Significance testing on Generalized Additive Mixed Models (GAMMs) - mgcv::gam

Question

I am wondering whether anyone has any insight on comparing the performance of two GAMMs?

Specifically, I want to compare two models:

A "nested model", one with a smoothed age term s(age) and a sex term sex specified as separate response variables.
A "complex model" with a s(age,by=sex) term.

My understanding is that the former is essentially a nested version of the latter, as the latter will fit two smoothed/spline terms--one for male, one for female--while the former will just fit a single, global smoothed/spline term (if this is the correct terminology).

I want to determine whether there is significant sexual dimorphism in ageing trajectories. In a standard multiple linear regression (MLR) model, I would be able to include an age^n*sex interaction and check the p-value, but the addition of the smoothed term complicates matters (the models also contain a random effect, hence the need for a GAMM). The summary(complex_model) printout specifies a separate p-value for the smoothed fit for each sex, making the interpretation of sexual dimorphism more complicated. I don't think that it is an interaction term in the same sense as in the MLR model. However, it seems clear to me that a significant improvement in overall model performance in a complex model vs a nested model would nevertheless serve as evidence of sexual dimorphism.

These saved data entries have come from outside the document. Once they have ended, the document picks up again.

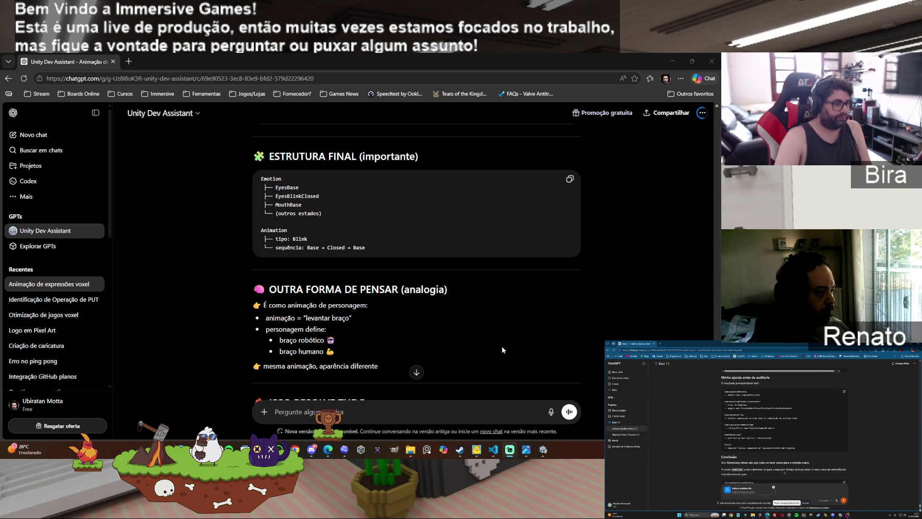
{"action": "scroll", "coordinate": [502, 347], "scroll_direction": "down", "scroll_amount": 2}
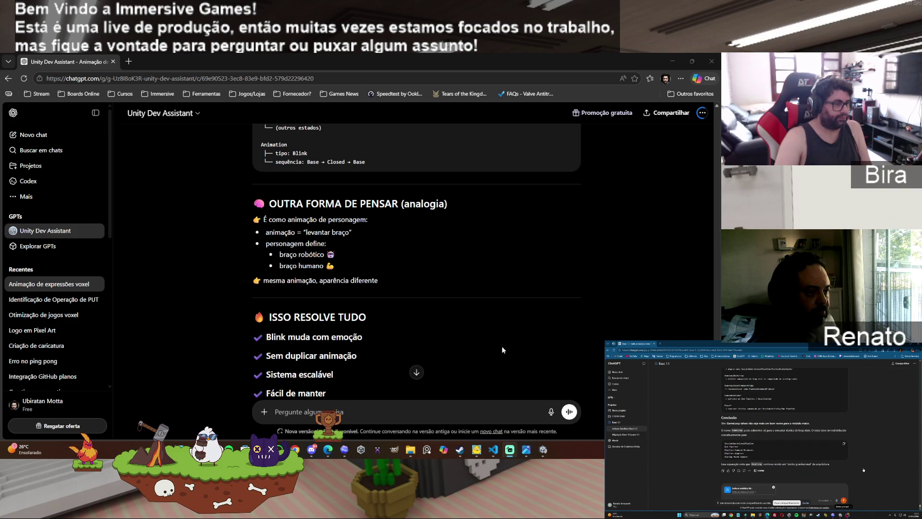
{"action": "scroll", "coordinate": [503, 346], "scroll_direction": "down", "scroll_amount": 2}
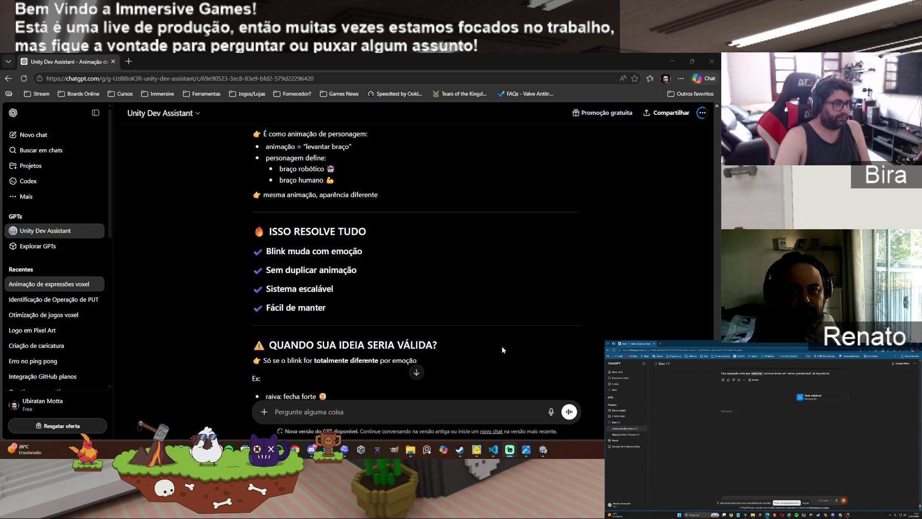
{"action": "scroll", "coordinate": [503, 347], "scroll_direction": "down", "scroll_amount": 2}
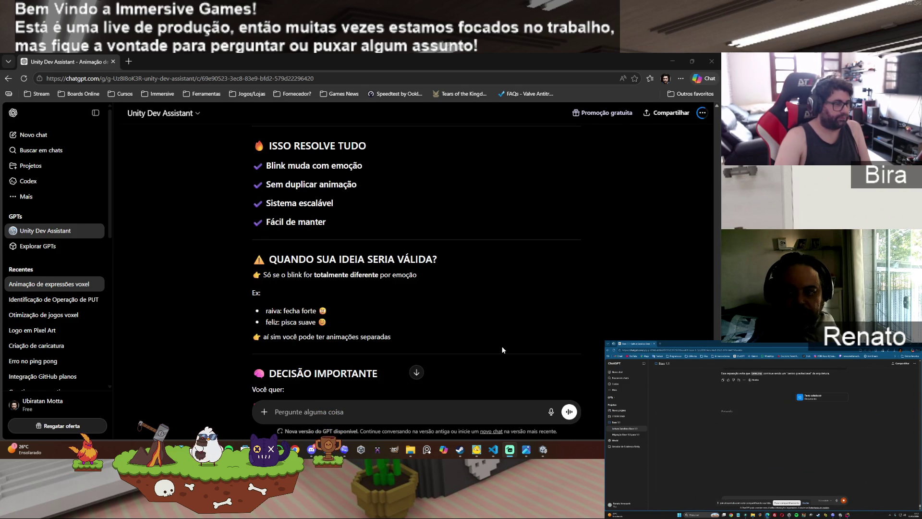
{"action": "scroll", "coordinate": [502, 347], "scroll_direction": "down", "scroll_amount": 1}
{"action": "scroll", "coordinate": [503, 347], "scroll_direction": "down", "scroll_amount": 1}
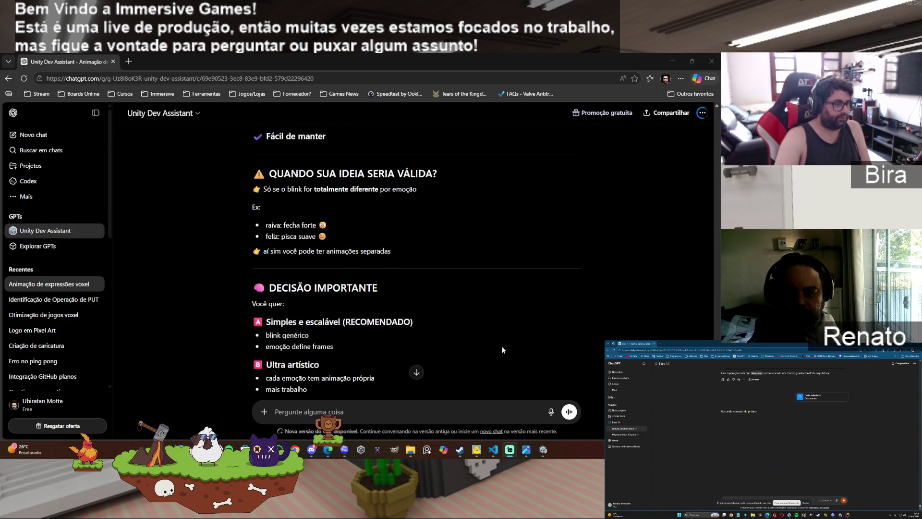
{"action": "scroll", "coordinate": [502, 347], "scroll_direction": "down", "scroll_amount": 2}
{"action": "scroll", "coordinate": [503, 347], "scroll_direction": "down", "scroll_amount": 2}
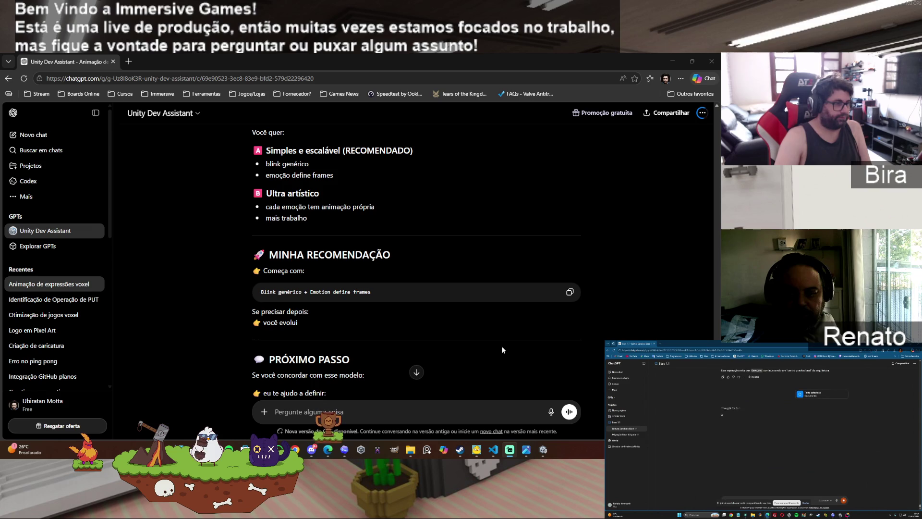
{"action": "scroll", "coordinate": [502, 347], "scroll_direction": "down", "scroll_amount": 2}
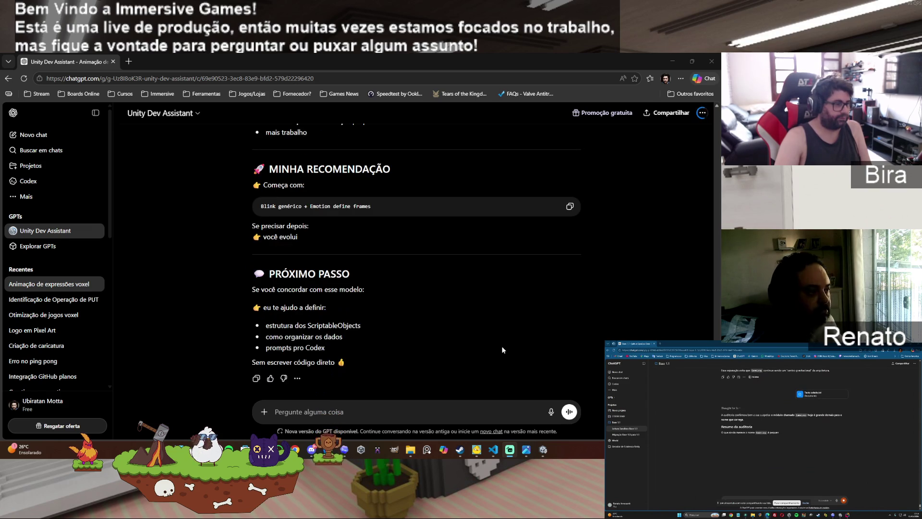
{"action": "left_click", "coordinate": [348, 414]}
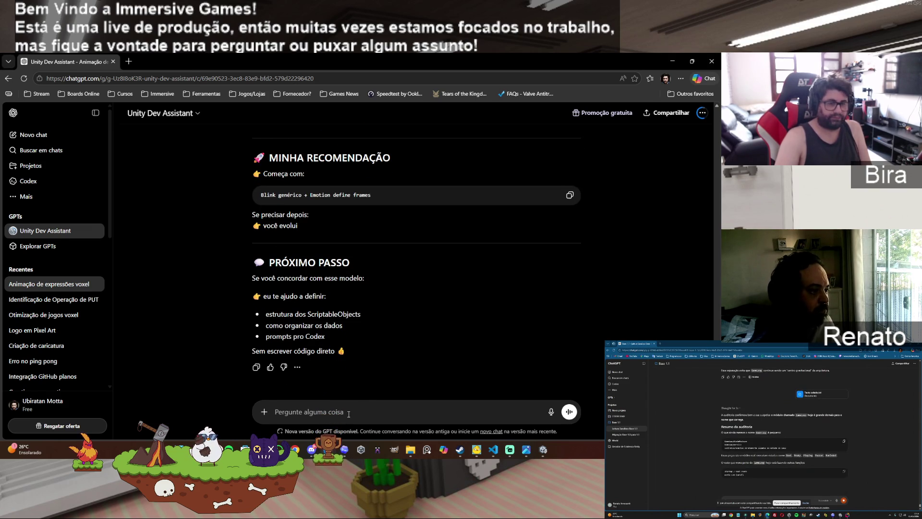
Step: Send a clarification that the blink must know its frame, since the angry closed eye differs
{"action": "type", "text": "não sei se estou me fazendo entender ou se estamos falando a mesma coisa"}
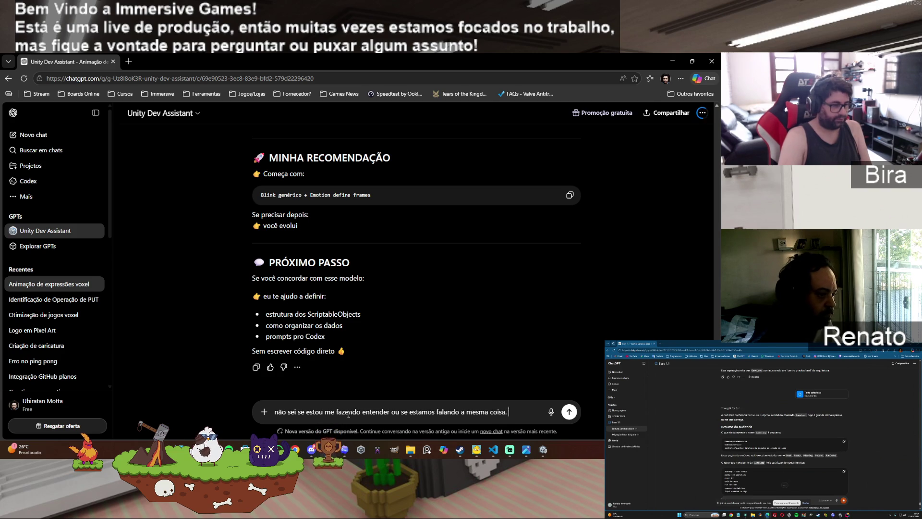
{"action": "type", "text": ". mas assim"}
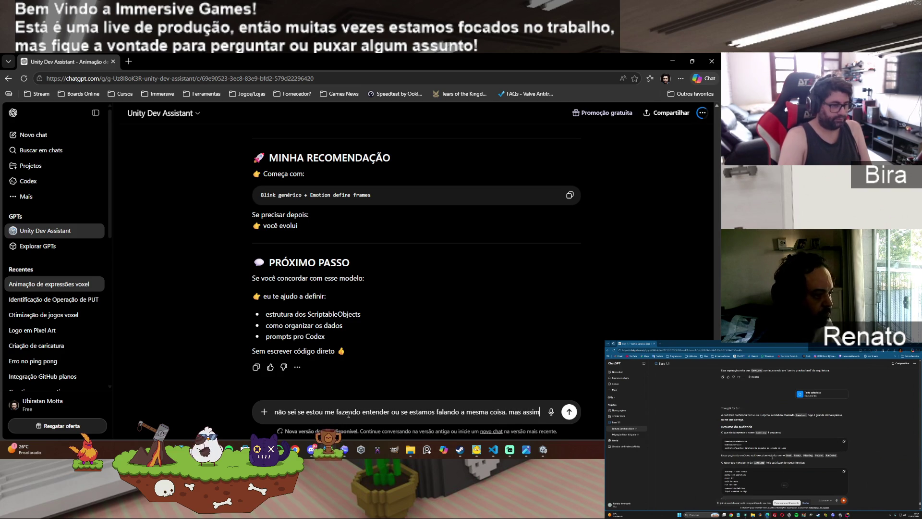
{"action": "type", "text": ", ele vai piscar"}
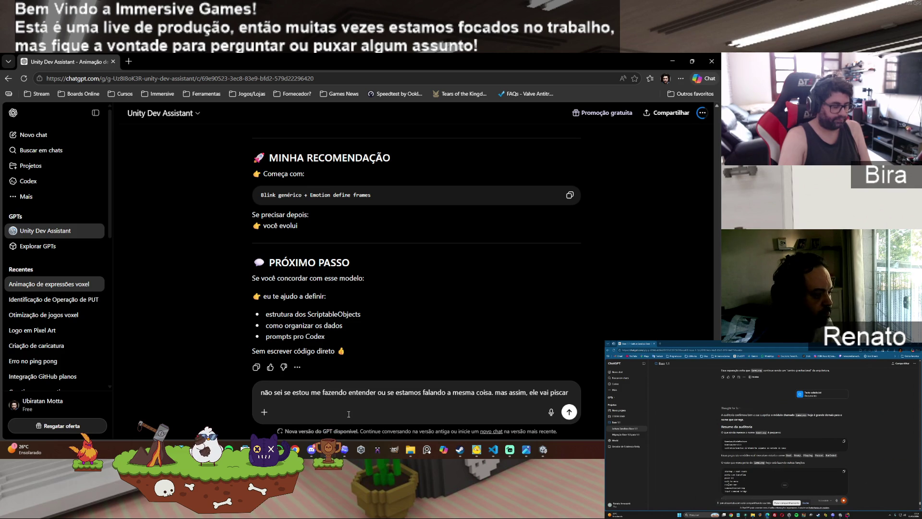
{"action": "type", "text": "mas ele precisa sab"}
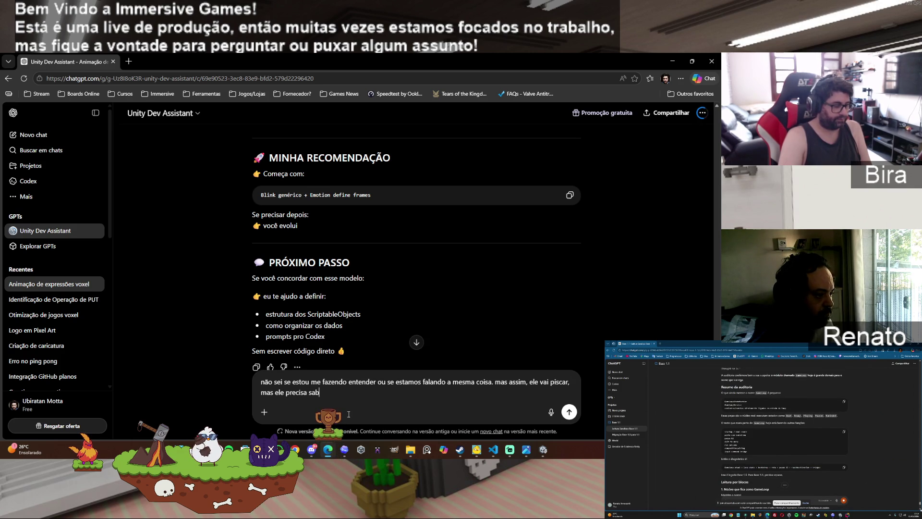
{"action": "type", "text": "er qual fram"}
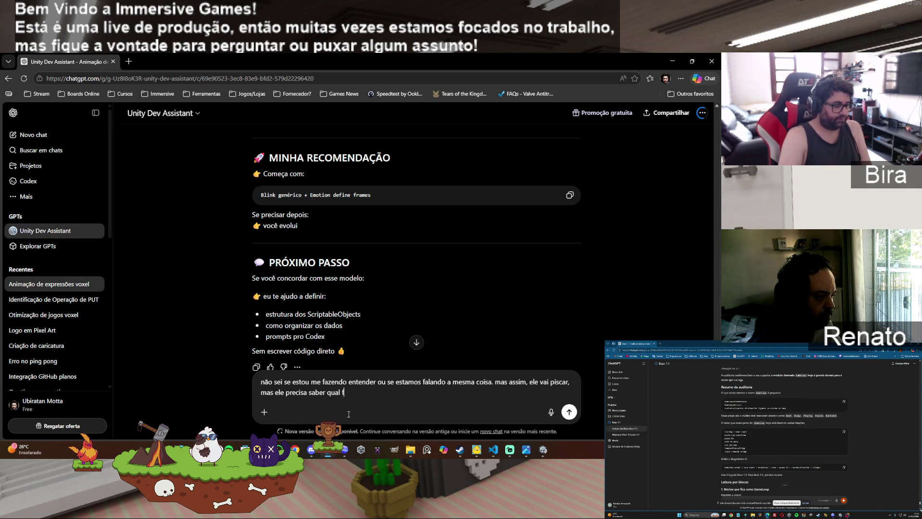
{"action": "type", "text": "e ele vai "}
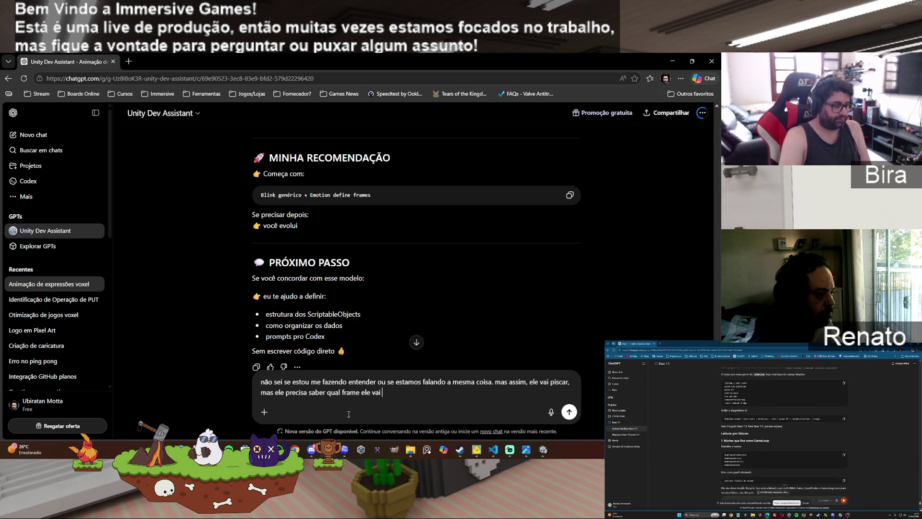
{"action": "type", "text": "usar, pois"}
{"action": "key", "text": "BackSpace"}
{"action": "type", "text": "x"}
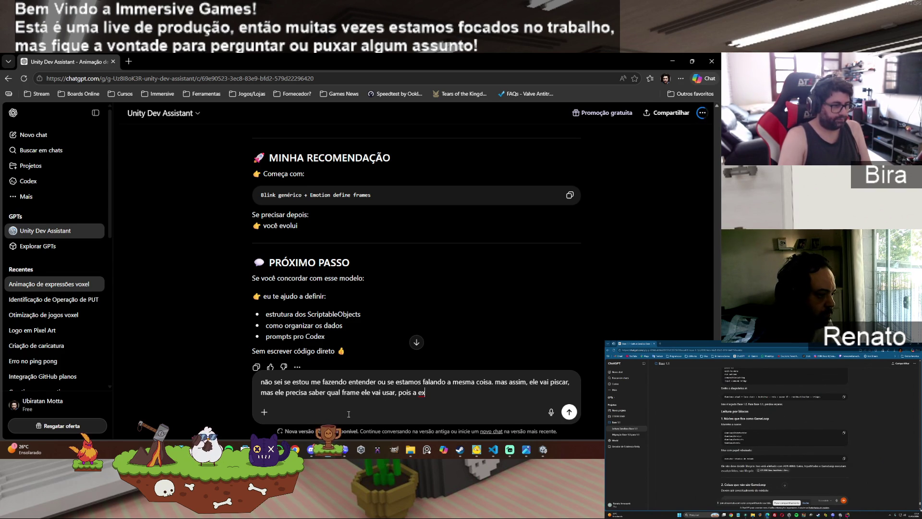
{"action": "type", "text": "press"}
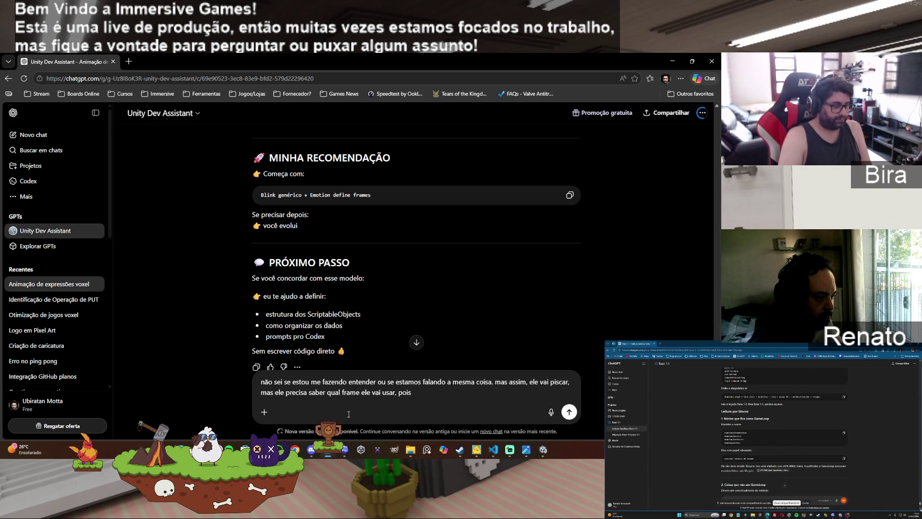
{"action": "type", "text": "o "}
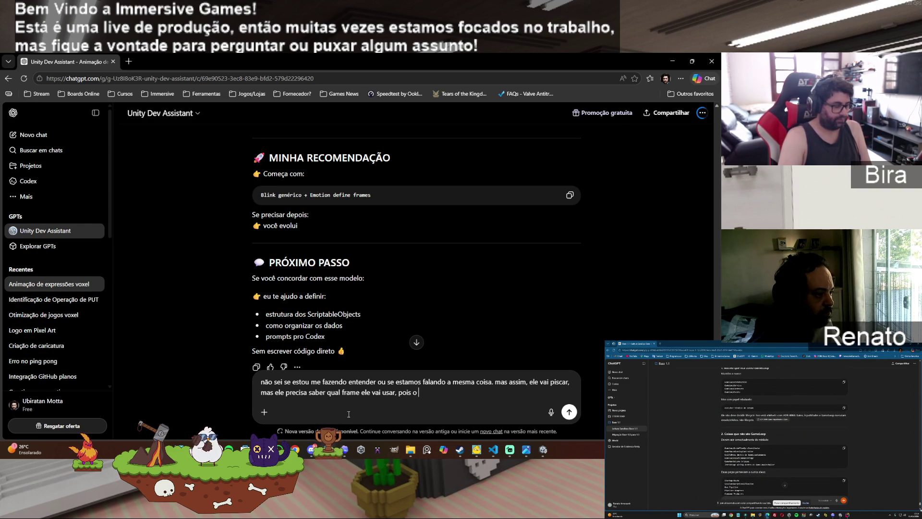
{"action": "type", "text": "senho de com raiva é di"}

Since both models have log likelihoods, I could see an argument for using a Likelihood Ratio Test (LRT). However, I understand that GAMMs have properties that makes their analysis less straightforward than some other types of models, so I am a bit wary of using the LRT uncritically. I also know that I can compare the AICs of both models, but it is not clear to me how to test for "a significant difference" between two AIC values, or if this is even possible. I am thus wondering whether there is another robust way of comparing the performance of these two models, particularly one that provides a p-value.

Here is a little more information, in case it is helpful:

The models are being generated in R using mgcv::gamm()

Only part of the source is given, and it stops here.